As i look at u, Baby Asher...
it seemed yesterday when i realised i had you in me...
now you are nearing 5 months old in barely a week's time...
at times, i just cant believe that you were once in me, made my tummy grew so BIG...measuring like 41 inches just right before your birth...
it's like everything was a dream...
the pregnancy, the growing tummy as the days went by, learning what to expect of a pregnancy and how to deal with what and what to prepare for your arrival ....

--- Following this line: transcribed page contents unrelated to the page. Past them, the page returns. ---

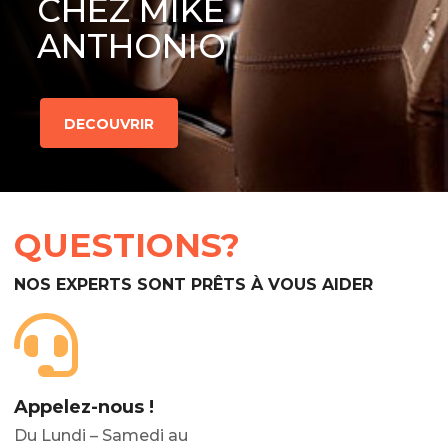
CHEZ MIKE
ANTHONIO
DECOUVRIR
QUESTIONS?
NOS EXPERTS SONT PRÊTS À VOUS AIDER
Appelez-nous !
Du Lundi – Samedi au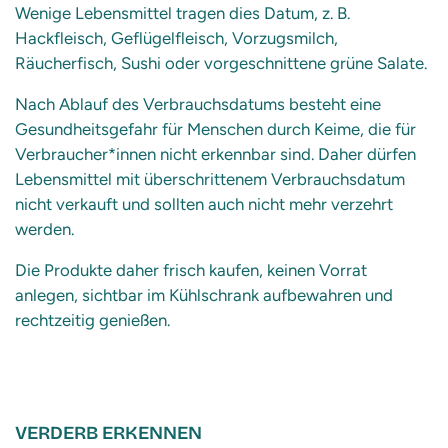
Wenige Lebensmittel tragen dies Datum, z. B.
Hackfleisch, Geflügelfleisch, Vorzugsmilch,
Räucherfisch, Sushi oder vorgeschnittene grüne Salate.
Nach Ablauf des Verbrauchsdatums besteht eine
Gesundheitsgefahr für Menschen durch Keime, die für
Verbraucher*innen nicht erkennbar sind. Daher dürfen
Lebensmittel mit überschrittenem Verbrauchsdatum
nicht verkauft und sollten auch nicht mehr verzehrt
werden.
Die Produkte daher frisch kaufen, keinen Vorrat
anlegen, sichtbar im Kühlschrank aufbewahren und
rechtzeitig genießen.
VERDERB ERKENNEN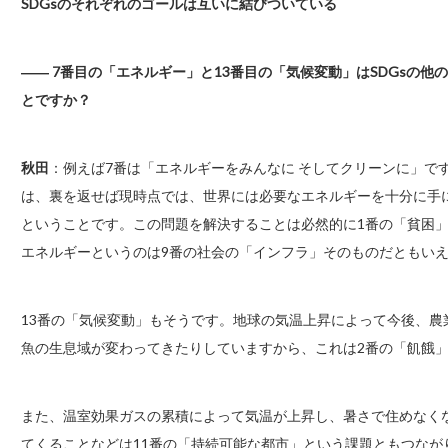
SDGsのそれぞれのゴールは互いに結びついている
―― 7番目の「エネルギー」と13番目の「気候変動」はSDGsの
とですか？
秋田
：例えば7番は「エネルギーをみんなに そしてクリーンに」で
は、裏を返せば現時点では、世界には必要なエネルギーを十分に手
ということです。この問題を解決することは必然的に1番の「貧困」
エネルギーというのは9番の社会の「インフラ」そのものだともい
13番の「気候変動」もそうです。地球の気温上昇によって今後、
魚の生息域が変わってきたりしていますから、これは2番の「飢餓」
また、温室効果ガスの累積によって気温が上昇し、暑さで住めなく
てくることなどは11番の「持続可能な都市」という課題ともつなが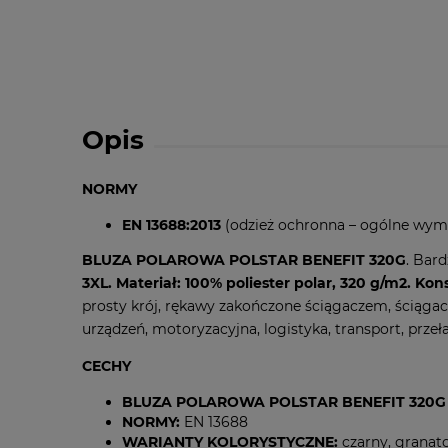
Opis
NORMY
EN 13688:2013
(odzież ochronna – ogólne wym
BLUZA POLAROWA POLSTAR BENEFIT 320G
. Bar
3XL. Materiał:
100% poliester polar, 320 g/m2.
Kons
prosty krój, rękawy zakończone ściągaczem, ściąga
urządzeń, motoryzacyjna, logistyka, transport, przeł
CECHY
BLUZA POLAROWA POLSTAR BENEFIT 320G
NORMY:
EN 13688
WARIANTY KOLORYSTYCZNE:
czarny, granat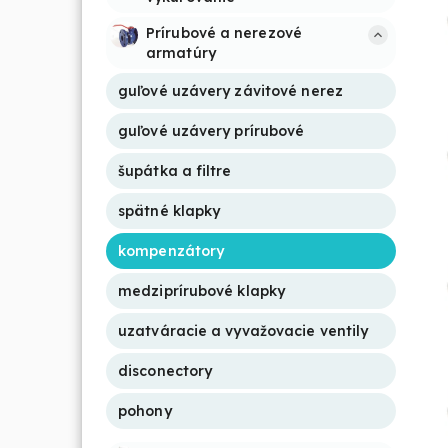
Prírubové a nerezové 
armatúry
guľové uzávery závitové nerez
guľové uzávery prírubové
šupátka a filtre
spätné klapky
kompenzátory
medziprírubové klapky
uzatváracie a vyvažovacie ventily
disconectory
pohony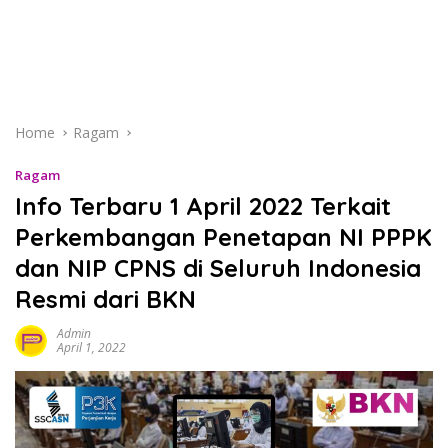
Home
Ragam
Ragam
Info Terbaru 1 April 2022 Terkait
Perkembangan Penetapan NI PPPK
dan NIP CPNS di Seluruh Indonesia
Resmi dari BKN
Admin
April 1, 2022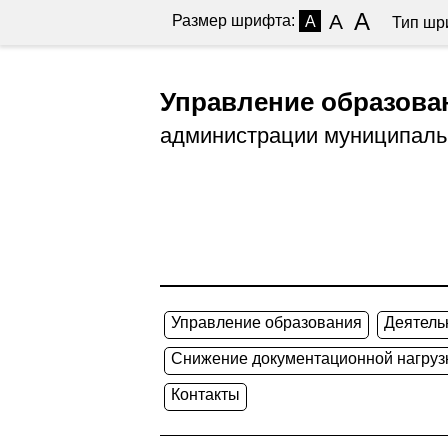
A
A
Размер шрифта:
A
Тип шр
Управление образова
администрации муниципаль
Управление образования
Деятель
Снижение документационной нагрузк
Контакты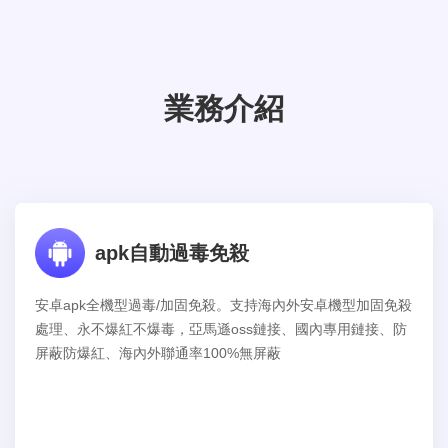
業務介紹
apk自動過毒免殺
安卓apk全機型過毒/加固免殺。支持海內外安卓機型加固免殺
處理、永不爆紅不爆毒，亞馬遜oss鏈接、國內專用鏈接、防
屏蔽防爆紅、海內外聯通率100%無屏蔽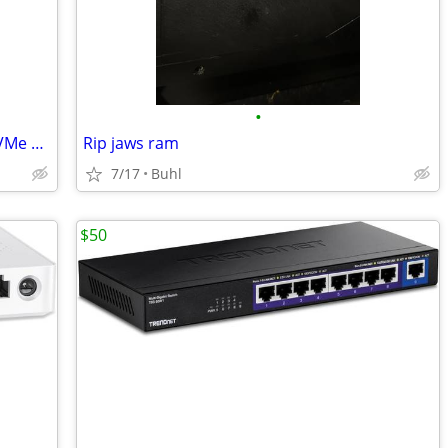
•
Lexar NM1090 PRO 1TB PCIe Gen 5x4 NVMe M.2 Internal SSD LNM109P001T-RN
Rip jaws ram
7/17
Buhl
$50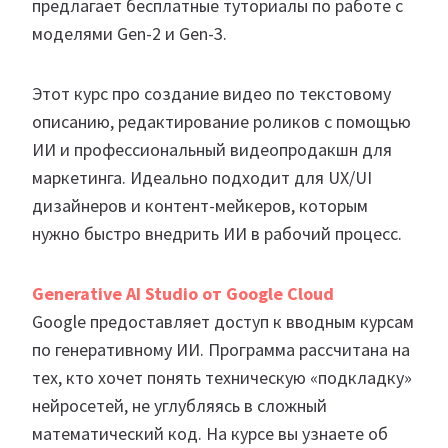
предлагает бесплатные туториалы по работе с
моделями Gen-2 и Gen-3.
Этот курс про создание видео по текстовому
описанию, редактирование роликов с помощью
ИИ и профессиональный видеопродакшн для
маркетинга. Идеально подходит для UX/UI
дизайнеров и контент-мейкеров, которым
нужно быстро внедрить ИИ в рабочий процесс.
Generative AI Studio от Google Cloud
Google предоставляет доступ к вводным курсам
по генеративному ИИ. Программа рассчитана на
тех, кто хочет понять техническую «подкладку»
нейросетей, не углубляясь в сложный
математический код. На курсе вы узнаете об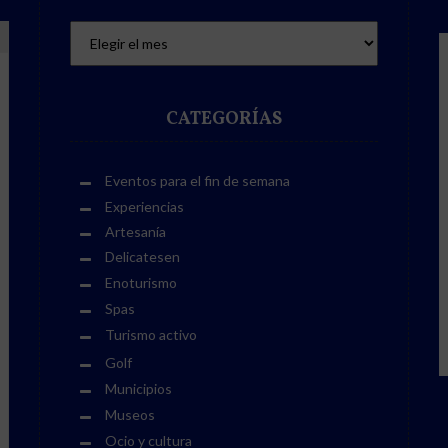
CATEGORÍAS
Eventos para el fin de semana
Experiencias
Artesanía
Delicatesen
Enoturismo
Spas
Turismo activo
Golf
Municipios
Museos
Ocio y cultura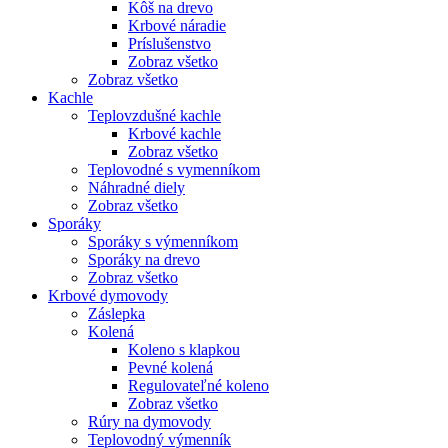
Kôš na drevo
Krbové náradie
Príslušenstvo
Zobraz všetko
Zobraz všetko
Kachle
Teplovzdušné kachle
Krbové kachle
Zobraz všetko
Teplovodné s vymenníkom
Náhradné diely
Zobraz všetko
Sporáky
Sporáky s výmenníkom
Sporáky na drevo
Zobraz všetko
Krbové dymovody
Záslepka
Kolená
Koleno s klapkou
Pevné kolená
Regulovateľné koleno
Zobraz všetko
Rúry na dymovody
Teplovodný výmenník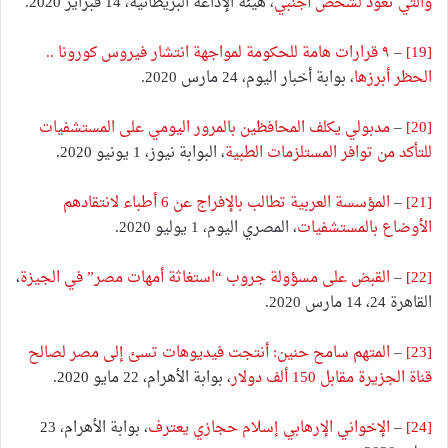
والتي تعود لشخص أجنبي
، هيئة الإذاعة البريطانية، 14 فبراير 2020.
[19]
–
٩ قرارات هامة للحكومة لمواجهة انتشار فيروس كورونا ..
الحظر أبرزها
، بوابة أخبار اليوم، 24 مارس 2020.
[20]
–
مدبولي يكلف المحافظين بالمرور اليومي على المستشفيات
للتأكد من توافر المستلزمات الطبية
، البوابة نيوز، 1 يونيو 2020.
[21]
–
المؤسسة العربية تطالب بالإفراج عن 6 أطباء لانتقادهم
الأوضاع بالمستشفيات
، المصري اليوم، 1 يوليو 2020.
[22]
–
القبض على مسؤولة جروب “استغاثة أمهات مصر” في الجيزة
،
القاهرة 24، 14 مارس 2020.
[23]
–
المتهم سامح حنين: أنتجت فيديوهات تسئ إلى مصر لصالح
قناة الجزيرة مقابل 150 ألف دولار
، بوابة الأهرام، 22 مايو 2020.
[24]
–
الإخواني الإرهابي إسلام حجازي يعترف
، بوابة الأهرام، 23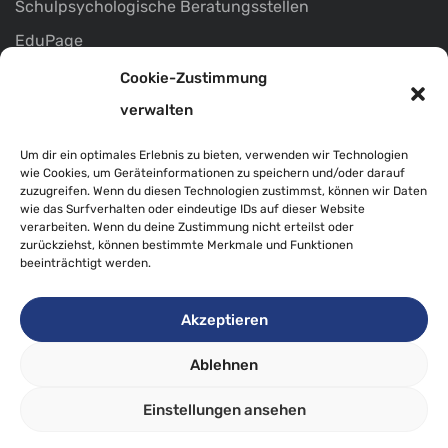
Schulpsychologische Beratungsstellen
EduPage
Marktgemeinde Pöllau
Cookie-Zustimmung
Infos
verwalten
Termine
Um dir ein optimales Erlebnis zu bieten, verwenden wir Technologien
wie Cookies, um Geräteinformationen zu speichern und/oder darauf
Impressum
zuzugreifen. Wenn du diesen Technologien zustimmst, können wir Daten
wie das Surfverhalten oder eindeutige IDs auf dieser Website
Datenschutz
verarbeiten. Wenn du deine Zustimmung nicht erteilst oder
zurückziehst, können bestimmte Merkmale und Funktionen
beeinträchtigt werden.
Akzeptieren
© PTS Pöllau
Ablehnen
Einstellungen ansehen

then the delivery of you, whether to have you on Valentine's Day or not, whether to induce you or not since you still didnt want to come out upon due date...and finally entering the delivery room after laying in the labour room for SOoOOo long, overcoming my fear of the "ugly and painful child-delivering process" most mothers depicts...and enduring for a no epidural delivery...waiting for daddy to come back to witness your arrival... and everything else...
the initial challenging month of being a new mummy without engaging a confinement lady, trying to be able to learn how to take care of you on my own... learning to cope with your cries and breastfeeding you, your pee and poos and everything else at home...making sure Golden and Silver will love you too...
everything was just like a dream...many episodes of a dream...
sometimes time passes so so so fast that I think it's scarily FAST... ...
so much things today becomes memories of yesterday and the days before and so on...
and as you turn 5 months old very soon...
i am beginning to feel you seem to need less of me... ...
the book is right... ...
really contradicting at times and tough to strike a balance... ...
well, i will persevere!
lots of love for you baby Asher, Golden, Silver & Daddy!!